L to E: The TB can—and should—vote “No” to retail at Chappaqua Crossing
June 20, 2014
by Rita Tobin
Having attended the Town Board meeting on June 10th, I have a few comments to add to those made at the meeting.
First, I was offended that Summit Greenfield’s attorney began a public meeting by threatening the Town, in so many words, with a law suit. He referred to a letter sent to the Board by SG, dated June 9th; the public should see that letter.
Even more troubling is that the Town’s attorney appears to be willing to provide those members of the Board who favor granting the variance with the fig leaf of a supportive legal opinion. S-G claims that, because the former Board accepted the supplemental SEQRA findings and stated that the economic benefits of the SG outweighed its defects, the Board was obligated to grant SG its variance. SG is incorrect.
As many others have pointed out, including in correspondence sent to the Board after the June 10 meeting, the new Plan is markedly different from the old one. The new configuration of buildings on the site; planned additional construction, smaller; more numerous retail units; addition of a 25,000 square foot gym; lease to regional draw Whole Foods rather than a local supermarket; and – now – planned vegetable farm (what next? a petting zoo?) both separately and together require a supplemental SEQRA study.
S-G claims that the changes to the project are irrelevant because, according to S-G, the environmental impact of the new plan is the same. Its traffic expert, John Collins, agrees. Yet many residents challenged Mr. Collins traffic figures, and Mr. Collins is not neutral – he is an expert paid by S-G. Moreover, apart from examining whether the new plan would create even more additional traffic on Route 117 and Roaring Brook Road – hard to believe, for example, that only 36 people would visit a 25,000 square foot gym before heading to work in the morning, or that Whole Foods would not attract more traffic than an A&P or Deciccios the Board needs also to consider the potential impact on Chappaqua’s downtown area of many additional small businesses and the effect of a multi-acre vegetable garden on both the environment, and local farmers’ markets. (Yes, Whole Foods needs to obtain its vegetables from somewhere; but the attraction and competitive potential of locally grown produce is high, and a Whole Foods garden would directly compete with the local produce sold at the Chappaqua Farmers’ Market, an important economic and, increasingly, social and cultural component of our community.) A traffic expert, especially S-G’s own hired hand, cannot adequately assess the potential impact of these numerous, diverse changes. We’re certainly not required to take S-G’s word that all such impacts would be the same.
Nor does the former Board’s acceptance of the supplemental SEQRA findings seal the deal on the zoning variance.
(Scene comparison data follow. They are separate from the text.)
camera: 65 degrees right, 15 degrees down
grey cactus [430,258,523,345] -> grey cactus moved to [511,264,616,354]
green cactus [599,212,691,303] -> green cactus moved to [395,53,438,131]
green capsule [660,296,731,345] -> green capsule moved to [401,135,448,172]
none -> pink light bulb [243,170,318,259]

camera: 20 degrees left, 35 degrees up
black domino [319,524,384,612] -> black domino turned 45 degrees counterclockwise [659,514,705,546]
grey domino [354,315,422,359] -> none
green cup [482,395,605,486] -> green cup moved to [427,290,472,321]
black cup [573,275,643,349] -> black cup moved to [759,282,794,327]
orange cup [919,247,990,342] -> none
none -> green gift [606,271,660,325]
As others have pointed out, obtaining a variance is a two-step process. In taking the second step, deciding whether to grant the variance, the Board has no legal obligation to limit its analysis to the SEQRA findings: on the contrary, it has a fiduciary obligation to consider all factors affecting the community. The Board’s broad discretionary powers give it the right to accept an environmental study, but still deny a variance: for example, because the planned project, which would require major road construction and intrusion on the rights of property owners, is out of keeping with the character and goals of the town.
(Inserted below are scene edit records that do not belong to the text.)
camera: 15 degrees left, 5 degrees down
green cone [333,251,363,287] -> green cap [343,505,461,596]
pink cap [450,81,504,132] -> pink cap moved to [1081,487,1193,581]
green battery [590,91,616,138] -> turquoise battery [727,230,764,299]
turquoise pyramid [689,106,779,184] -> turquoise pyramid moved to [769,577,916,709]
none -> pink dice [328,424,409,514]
In addition, the former Board weighed environmental against economic interests, based on the assumption – the hypothesis – that the shopping center would be full rented. S-G has now revamped its proposal, including by asking for additional small-size stores. Those assumptions are out of date. For starters, the Board did not consider what now appears to be the very real possibility that S-G won’t be able to rent out all or some of the space. Of what economic benefit to the town would be a failed shopping center?
Moreover, in October 2013, there was no signed lease and no supermarket lessee had been identified. Now we know that the lessee is not a community supermarket, but Whole Foods.
When members of the public asked S-G last night to see a business plan and copy of the Whole Foods lease, S-G’s lawyer vehemently refused to provide such materials. By denying the Town materials that could support or undermine what had previously been a mere hypothesis that the project would be economically viable, S-G has entitled the Board to vacate both its acceptance of the supplemental findings and preliminary (i.e., based only on SEQRA) weighing of interests.
What was a bad idea in 2013 remains is a bad idea in 2014. Moving around the deck chairs does not patch the leaking hold. S-G’s plan would, at the very least, overwhelm the Roaring Brook Farms/Lawrence Farms/Cowdin Lane/117 area with traffic and new construction, devastate the property values and quiet enjoyment of those properties, and turn Chappaqua from a quiet, peaceful hamlet into a county-wide shopping destination.
This is good for Chappaqua? No – this is bad.
The Board can – and SHOULD—should –vote “no” on the variance.